For a blade cover I have used a strip of leather with another cloth strip on the inside. Attached to the end of the strip of leather—which is of the shape and size to cover the whole edge when hugging the blade—is another long strip of leather. Cover the blade with the large strip of leather, then use the longer strip to keep it securely covering the edge by wrapping it to the tool. Add the cloth as an additional blade guard. It's quick to make and slow to uncover, but you don't need to be able to quickly expose the blade of a choke knife.
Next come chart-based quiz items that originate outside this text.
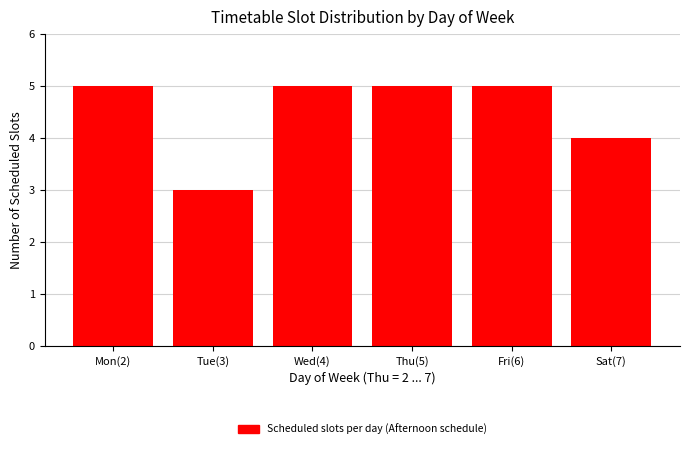

Reading left to right, what are all the values shown in this chart?

Mon(2)=5	Tue(3)=3	Wed(4)=5	Thu(5)=5	Fri(6)=5	Sat(7)=4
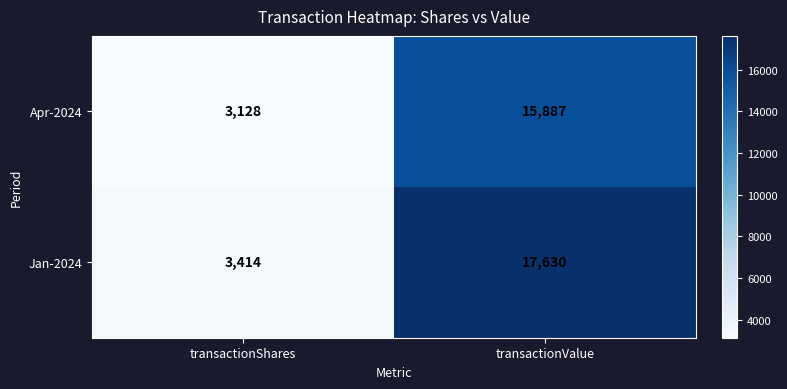

Which series has the largest total across all categories?

Jan-2024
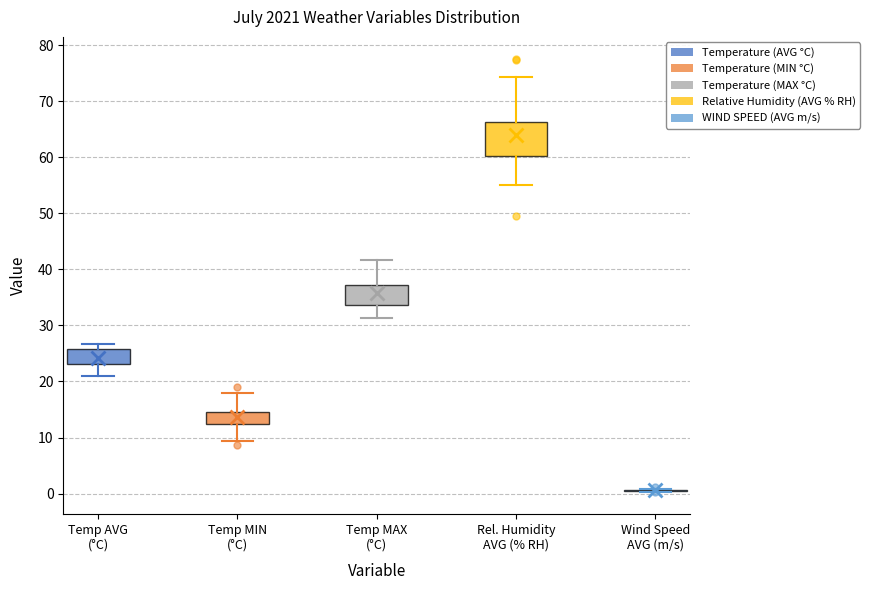

Comparing the boxes themselves (not the whiskers), which one is the tallest?

Rel. Humidity AVG (% RH)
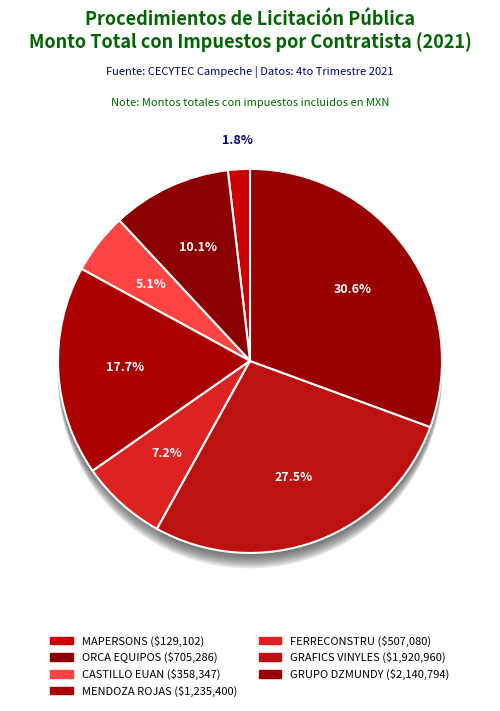

Is there a majority slice in this chart?

No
Sure, it looks like a tool that was considered a "woman's tool." This style of blade is a domestic tool for domestic tasks. I don't want Inuit culture to claim the design—nor should they. It's easy to see an ancient pull a stone from their kit to pick apart large game, anywhere the task was done, with a design just like the choke knife, and for far longer and more widely used than the narrow, design of your common knife.

Do I use knives and like them? Big-ish heavy ones and yes. They are easy to unsheath, easy to edge, and poke. But the ulu is needed to dry meat, better to skin and work.
I think my next ulu will have an extended bar to the handle.

Somehow, when you buy a knife, you critique it off the bat for a short period until you buy another... and another. Know that the value of a tool is exclusively determined by the hands that are dedicated to holding it. Don't waste steel or a knife. Love the tool until it is gone and used—then get another.